Top of DATA TO USE

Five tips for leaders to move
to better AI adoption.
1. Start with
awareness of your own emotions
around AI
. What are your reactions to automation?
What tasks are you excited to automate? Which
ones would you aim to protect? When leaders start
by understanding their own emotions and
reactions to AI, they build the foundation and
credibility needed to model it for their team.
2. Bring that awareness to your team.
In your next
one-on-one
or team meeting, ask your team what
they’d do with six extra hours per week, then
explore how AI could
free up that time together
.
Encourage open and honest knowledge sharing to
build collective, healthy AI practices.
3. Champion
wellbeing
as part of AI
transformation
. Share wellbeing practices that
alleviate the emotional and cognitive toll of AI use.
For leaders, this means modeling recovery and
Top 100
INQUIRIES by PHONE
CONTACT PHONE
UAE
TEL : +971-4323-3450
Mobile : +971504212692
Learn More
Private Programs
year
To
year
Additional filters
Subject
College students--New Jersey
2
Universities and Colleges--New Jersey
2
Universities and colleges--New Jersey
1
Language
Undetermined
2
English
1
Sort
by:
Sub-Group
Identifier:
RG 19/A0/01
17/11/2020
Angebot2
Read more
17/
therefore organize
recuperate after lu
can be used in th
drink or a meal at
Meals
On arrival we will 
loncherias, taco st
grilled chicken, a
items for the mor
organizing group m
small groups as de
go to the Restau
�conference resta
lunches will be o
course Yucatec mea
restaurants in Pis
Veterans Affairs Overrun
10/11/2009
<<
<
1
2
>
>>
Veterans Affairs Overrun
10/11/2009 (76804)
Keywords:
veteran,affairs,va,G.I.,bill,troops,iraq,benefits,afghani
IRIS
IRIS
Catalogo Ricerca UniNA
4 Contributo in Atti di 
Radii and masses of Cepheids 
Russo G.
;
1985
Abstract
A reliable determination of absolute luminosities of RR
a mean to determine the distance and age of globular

Bottom of DATA TO USE

** TASK TO COMPLETE **
From the data above, output every line exactly.

** YOUR SOLUTION **
Five tips for leaders to move
to better AI adoption.
1. Start with
awareness of your own emotions
around AI
. What are your reactions to automation?
What tasks are you excited to automate? Which
ones would you aim to protect? When leaders start
by understanding their own emotions and
reactions to AI, they build the foundation and
credibility needed to model it for their team.
2. Bring that awareness to your team.
In your next
one-on-one
or team meeting, ask your team what
they’d do with six extra hours per week, then
explore how AI could
free up that time together
.
Encourage open and honest knowledge sharing to
build collective, healthy AI practices.
3. Champion
wellbeing
as part of AI
transformation
. Share wellbeing practices that
alleviate the emotional and cognitive toll of AI use.
For leaders, this means modeling recovery and
Top 100
INQUIRIES by PHONE
CONTACT PHONE
UAE
TEL : +971-4323-3450
Mobile : +971504212692
Learn More
Private Programs
year
To
year
Additional filters
Subject
College students--New Jersey
2
Universities and Colleges--New Jersey
2
Universities and colleges--New Jersey
1
Language
Undetermined
2
English
1
Sort
by:
Sub-Group
Identifier:
RG 19/A0/01
17/11/2020
Angebot2
Read more
17/
therefore organize
recuperate after lu
can be used in th
drink or a meal at
Meals
On arrival we will 
loncherias, taco st
grilled chicken, a
items for the mor
organizing group m
small groups as de
go to the Restau
�conference resta
lunches will be o
course Yucatec mea
restaurants in Pis
Veterans Affairs Overrun
10/11/2009
<<
<
1
2
>
>>
Veterans Affairs Overrun
10/11/2009 (76804)
Keywords:
veteran,affairs,va,G.I.,bill,troops,iraq,benefits,afghani
IRIS
IRIS
Catalogo Ricerca UniNA
4 Contributo in Atti di 
Radii and masses of Cepheids 
Russo G.
;
1985
Abstract
A reliable determination of absolute luminosities of RR
a mean to determine the distance and age of globular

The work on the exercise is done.